Banks' unwillingness to make construction loans is a key piece of the picture. Borrowers without extensive track records and their own cash to put into a project are out of luck, experts said. But even established players like Time Equities acknowledge that it's tough to get funding.

“Financing markets are getting a little better, but the larger the project, the more difficult it is,” Mr. Greenburger said.

In other cases, lenders or special servicers—brought in to represent creditors after a loan default—are delaying workouts in the hope that the market will improve.

“Special servicers are selling some notes, but not as aggressively as anyone anticipated,” said Robert Knakal, chairman of Massey Knakal Realty Services.

Some projects have found new owners or have received equity injections but are still not progressing, as owners struggle to adjust to new realities that can range from zoning changes to shifts in buyer preference.

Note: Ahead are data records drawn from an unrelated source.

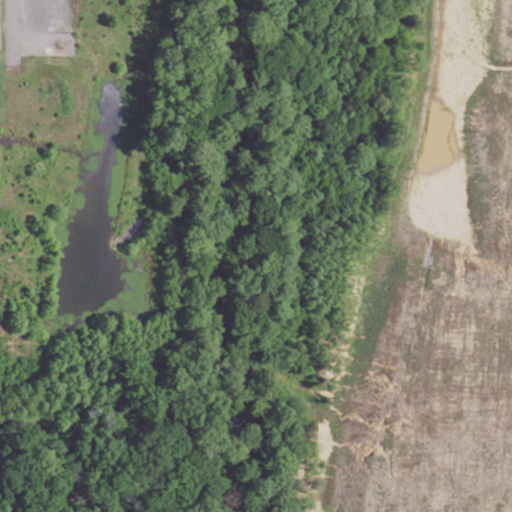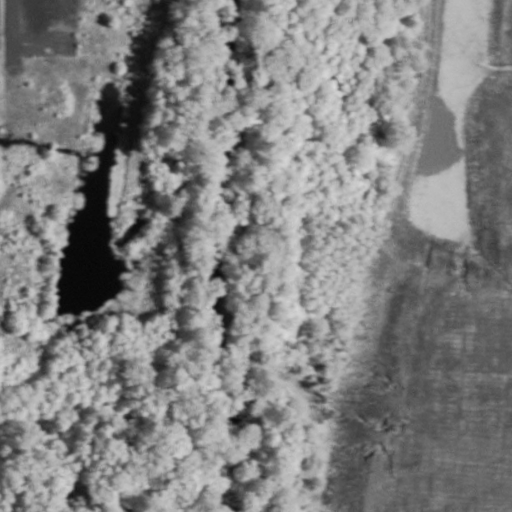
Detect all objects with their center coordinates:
parking lot: (36, 27)
road: (14, 32)
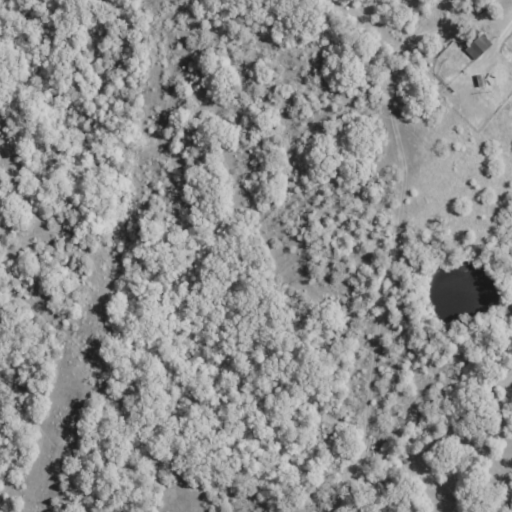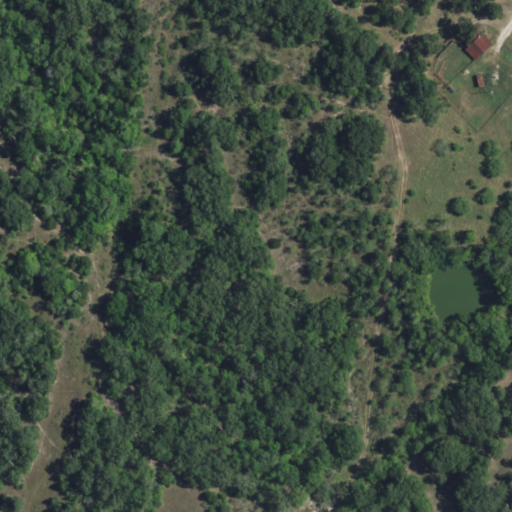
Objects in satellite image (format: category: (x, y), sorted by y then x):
building: (479, 47)
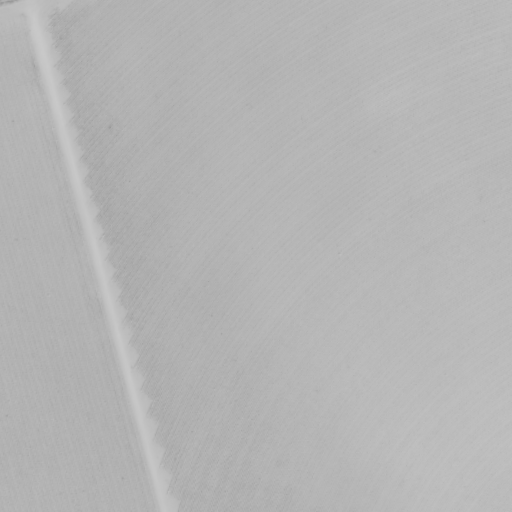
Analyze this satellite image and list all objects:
road: (79, 255)
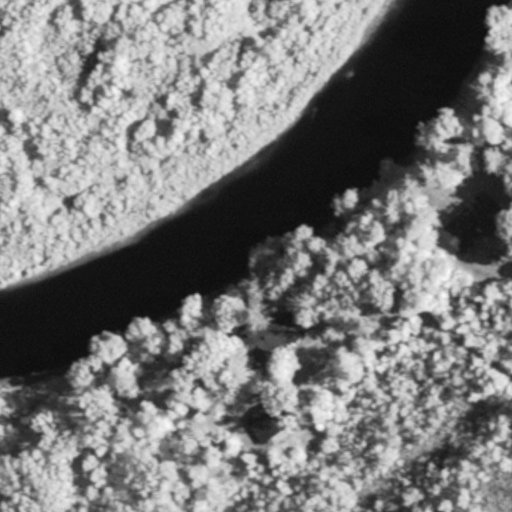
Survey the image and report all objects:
river: (232, 191)
building: (477, 221)
road: (479, 254)
road: (388, 318)
building: (274, 333)
building: (269, 422)
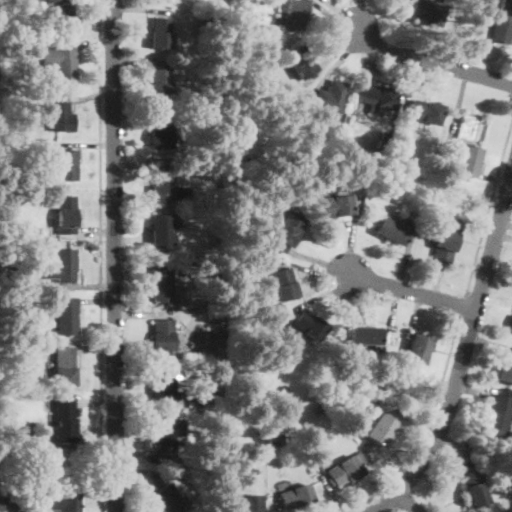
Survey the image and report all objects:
building: (426, 9)
road: (139, 10)
building: (63, 13)
building: (292, 13)
road: (359, 13)
building: (433, 13)
road: (341, 14)
building: (64, 15)
building: (293, 15)
road: (331, 17)
building: (502, 21)
building: (502, 22)
road: (404, 25)
building: (32, 29)
building: (160, 31)
building: (159, 33)
road: (84, 42)
building: (6, 43)
road: (331, 54)
road: (342, 57)
road: (492, 59)
building: (60, 60)
road: (369, 60)
road: (431, 60)
building: (298, 61)
building: (299, 61)
building: (61, 62)
road: (140, 63)
building: (7, 82)
building: (161, 82)
building: (160, 85)
road: (411, 85)
road: (90, 94)
building: (330, 95)
building: (376, 95)
building: (204, 97)
building: (331, 97)
building: (376, 97)
road: (459, 107)
building: (425, 111)
building: (425, 111)
building: (59, 114)
building: (60, 115)
building: (231, 132)
building: (160, 133)
building: (160, 135)
building: (386, 136)
building: (382, 143)
building: (15, 144)
road: (89, 146)
building: (218, 149)
road: (138, 153)
building: (466, 159)
building: (466, 160)
building: (64, 164)
building: (64, 165)
road: (139, 166)
road: (494, 178)
building: (160, 186)
building: (161, 188)
building: (402, 194)
building: (327, 201)
building: (10, 202)
building: (330, 202)
building: (357, 203)
road: (488, 209)
building: (65, 213)
building: (66, 214)
road: (506, 223)
building: (161, 229)
building: (391, 229)
building: (161, 230)
building: (392, 230)
building: (286, 231)
road: (84, 232)
building: (286, 232)
road: (355, 236)
road: (504, 237)
building: (445, 238)
road: (130, 239)
building: (445, 240)
road: (100, 255)
road: (115, 255)
road: (406, 257)
road: (321, 262)
building: (63, 265)
building: (63, 266)
road: (322, 271)
building: (16, 276)
road: (435, 280)
building: (283, 283)
road: (81, 285)
building: (160, 285)
building: (161, 286)
building: (283, 286)
road: (497, 289)
road: (413, 292)
road: (324, 294)
road: (96, 300)
road: (462, 304)
road: (416, 313)
building: (65, 314)
road: (141, 314)
road: (393, 315)
building: (66, 317)
building: (309, 324)
building: (310, 325)
building: (510, 327)
building: (510, 327)
building: (161, 333)
building: (364, 334)
building: (162, 335)
building: (365, 335)
building: (212, 339)
road: (490, 343)
road: (96, 347)
building: (418, 347)
building: (417, 349)
road: (464, 354)
building: (63, 365)
building: (504, 366)
building: (64, 367)
building: (504, 367)
building: (17, 377)
building: (405, 377)
building: (345, 379)
building: (162, 383)
building: (164, 384)
building: (284, 390)
road: (473, 391)
building: (333, 393)
building: (212, 394)
building: (327, 399)
road: (97, 402)
road: (156, 403)
building: (315, 410)
building: (498, 414)
building: (498, 416)
building: (64, 419)
building: (212, 419)
building: (64, 421)
road: (411, 423)
road: (426, 427)
building: (381, 428)
building: (381, 429)
building: (166, 434)
building: (164, 435)
building: (309, 436)
building: (275, 439)
road: (458, 447)
road: (134, 453)
building: (347, 468)
building: (345, 469)
building: (227, 470)
road: (140, 472)
building: (473, 487)
building: (473, 488)
road: (331, 491)
building: (295, 496)
building: (295, 497)
building: (166, 498)
building: (167, 499)
building: (8, 501)
building: (63, 501)
building: (63, 501)
building: (247, 502)
road: (407, 502)
building: (242, 503)
building: (11, 504)
road: (278, 504)
road: (44, 505)
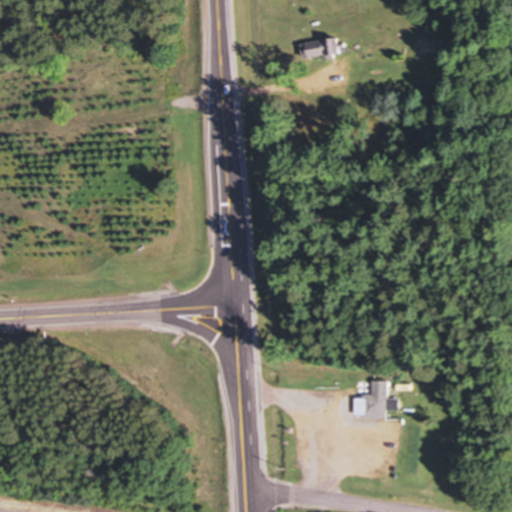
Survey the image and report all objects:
building: (426, 44)
building: (321, 49)
road: (226, 152)
park: (108, 241)
road: (117, 312)
road: (201, 329)
building: (376, 401)
road: (241, 407)
road: (334, 498)
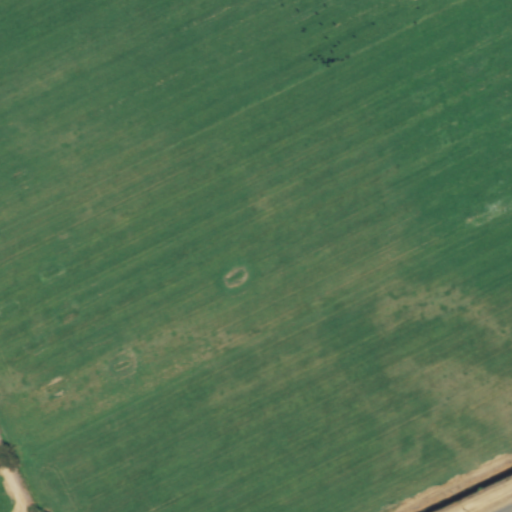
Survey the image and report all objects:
road: (511, 511)
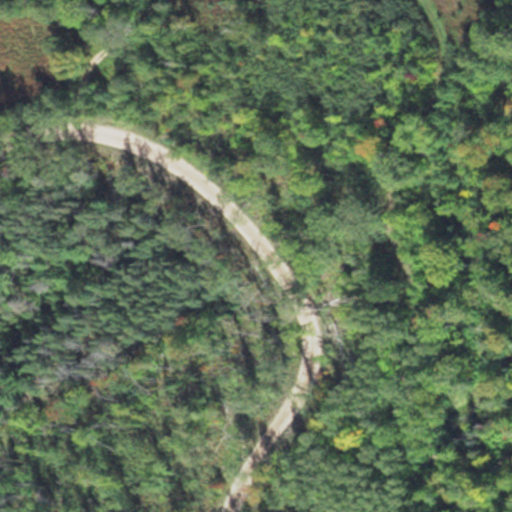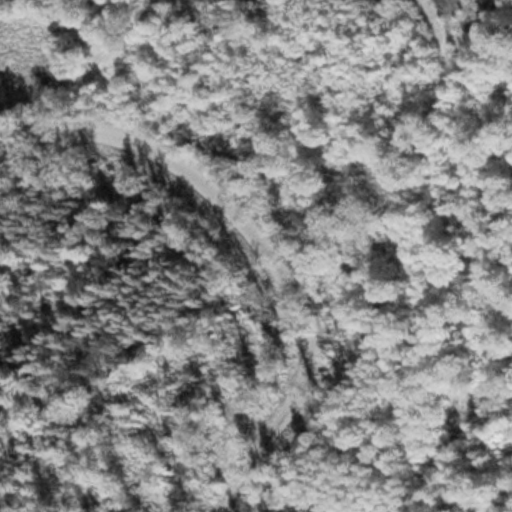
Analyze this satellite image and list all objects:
road: (266, 237)
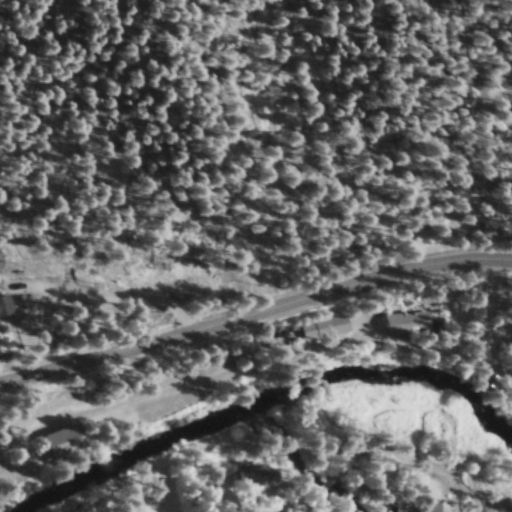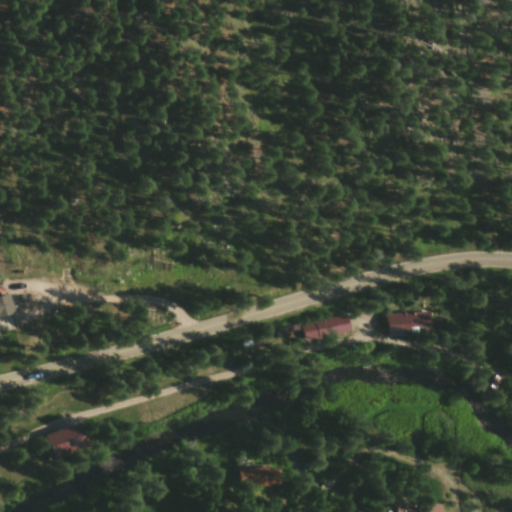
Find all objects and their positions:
road: (120, 306)
building: (7, 316)
building: (8, 320)
road: (255, 322)
building: (413, 331)
building: (409, 333)
building: (330, 336)
building: (324, 337)
road: (254, 373)
building: (67, 446)
road: (383, 471)
building: (260, 483)
building: (255, 484)
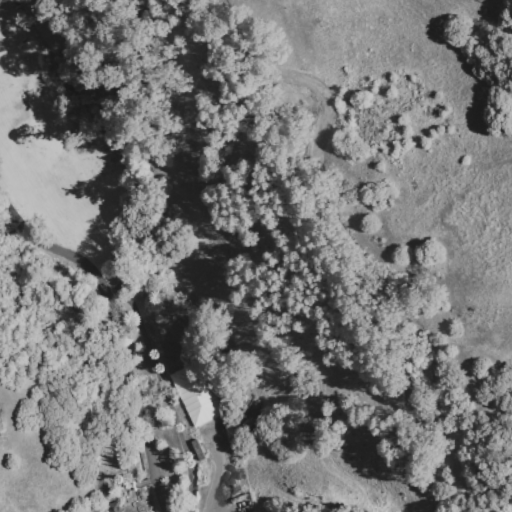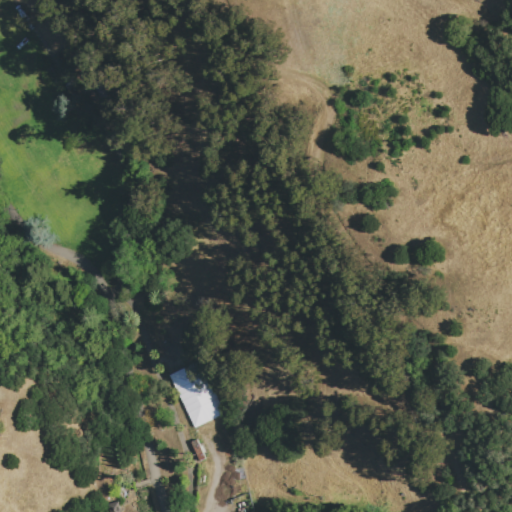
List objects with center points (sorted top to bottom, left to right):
road: (113, 149)
road: (308, 178)
road: (114, 338)
building: (195, 394)
building: (196, 394)
road: (457, 439)
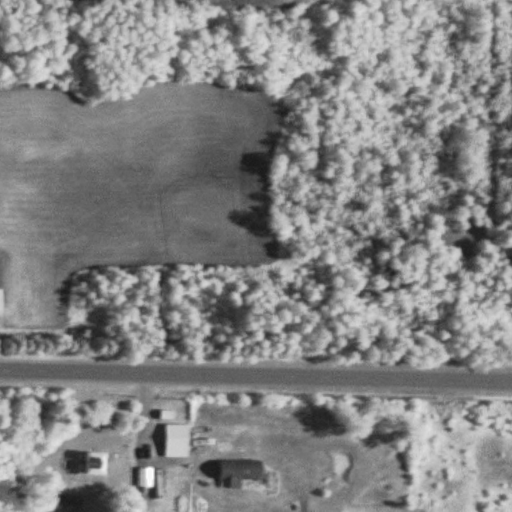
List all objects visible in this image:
road: (256, 375)
building: (87, 464)
building: (238, 470)
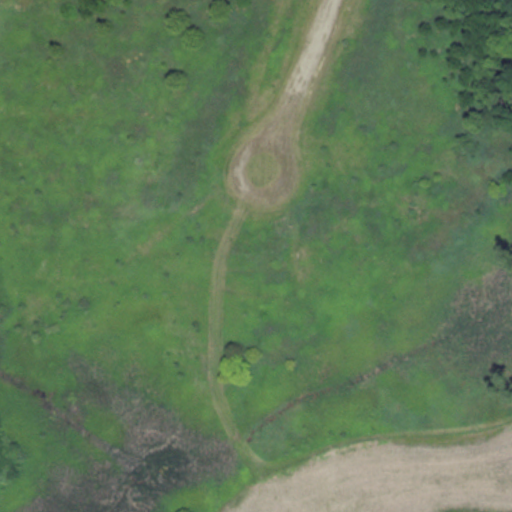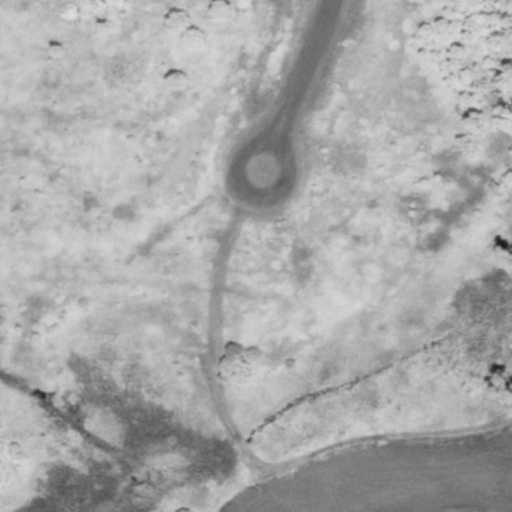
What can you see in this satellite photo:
road: (306, 84)
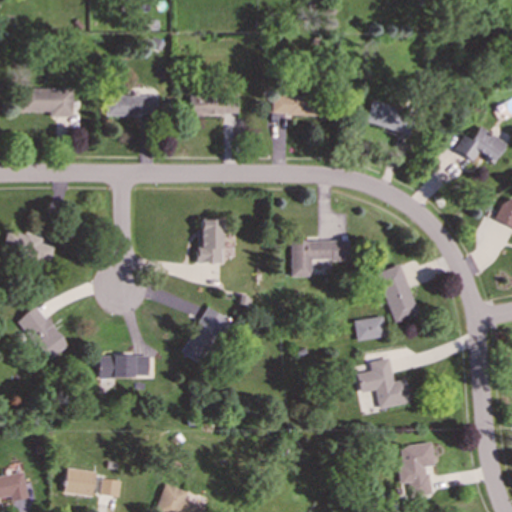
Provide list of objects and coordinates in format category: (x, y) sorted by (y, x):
building: (211, 104)
building: (212, 104)
building: (292, 104)
building: (292, 104)
building: (50, 105)
building: (51, 105)
building: (128, 105)
building: (128, 105)
building: (387, 117)
building: (388, 117)
building: (478, 144)
building: (479, 145)
road: (273, 176)
building: (504, 214)
building: (504, 214)
road: (122, 233)
building: (208, 240)
building: (208, 240)
building: (24, 245)
building: (24, 246)
building: (313, 253)
building: (314, 254)
building: (394, 293)
building: (395, 293)
road: (493, 315)
building: (367, 328)
building: (367, 328)
building: (40, 332)
building: (40, 332)
building: (203, 333)
building: (204, 334)
building: (120, 365)
building: (120, 366)
building: (381, 384)
building: (381, 384)
road: (483, 416)
building: (413, 466)
building: (414, 467)
building: (77, 481)
building: (77, 481)
building: (12, 485)
building: (12, 486)
building: (107, 487)
building: (107, 487)
building: (173, 501)
building: (174, 501)
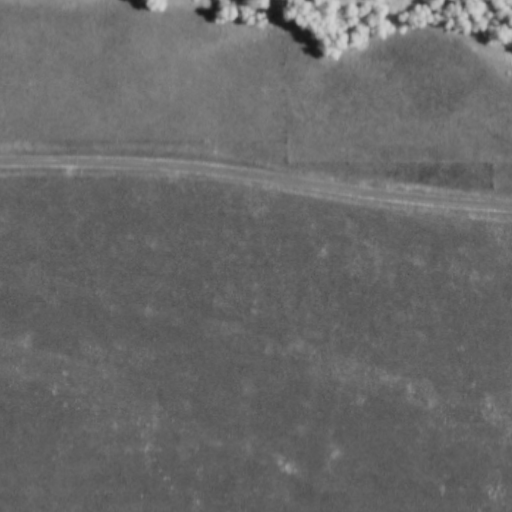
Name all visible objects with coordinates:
road: (256, 173)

David West, partner at Goldstein Hill & West Architects, regularly gets calls from developers interested in restarting work. His response is that they must be prepared to “start from scratch,” Mr. West said.
Since peaking at 710 in November, the number of stalled sites has been declining steadily, a trend that is expected to continue.

“There was a period when no one was doing anything, and things were bleak,” said Robert LiMandri, commissioner of the Department of Buildings. About 550 sites have restarted in the two years the list has existed, he said, adding that “there are projects that are shaking out.”

Several of the revivals are in Williamsburg. Condo projects such as 111 Kent Ave. and 175 Kent Ave. have been revived, albeit as luxury rentals.

Mr. LiMandri notes that it is actually a positive sign that only 20 developers have entered a 2-year-old program that lets them renew expired building permits at stalled projects for up to four years if they agree to follow strict safety guidelines. The commissioner had expected more demand for the program, designed to help developers start building again.

Meanwhile, two sites—in Brooklyn and Long Island City, Queens—are back online because of the Housing Asset Renewal Program, also 2 years old, that uses public funds to turn stalled projects into affordable housing.

There are also signs of hope at a few prominent stalled sites. One of the city's largest landlords, Boston Properties, recently announced that after signing an anchor tenant, it could resume work on an 844,000-square-foot tower on West 50th Street. Similarly, real estate sources say activity may begin on the long-dormant Drake Hotel site, at Park Avenue and East 56th Street, by year's end.

But the length of the list and the slow rate at which it is getting shorter indicate that many lots will remain vacant for a while. Last month's rise in the unemployment rate to 8.7% and recent reports of more Wall Street layoffs contribute to that outlook.

“We won't see projects come out of the ground this year if the economy continues to slow,” said Daniel Alpert founding managing partner of Westwood Capital, an investment bank and advisory firm.

That realization is leading some to come up with uses for empty lots.

One solution—wrapping a site with art—has been popular for some time. The Downtown Alliance created a public art program dubbed Re:Construction in 2006 to make active sites less obtrusive. Five of its 13 installations in the area now surround inactive sites—including Time Equities' 50 West St.

Other ideas range from classics like parking lots and community gardens to the slightly odd. Jeffrey Holmes, a principal at architecture firm Woods Bagot New York, has conducted feasibility studies for building temporary “icebergs” at two stalled sites. The structures, consisting of white plastic tents over thin steel beams, could be rented as pop-up stores.

“Everyone is excited about the concept,” said Mr. Holmes. “The real challenge is how to create something that will draw people but not interfere with future development.”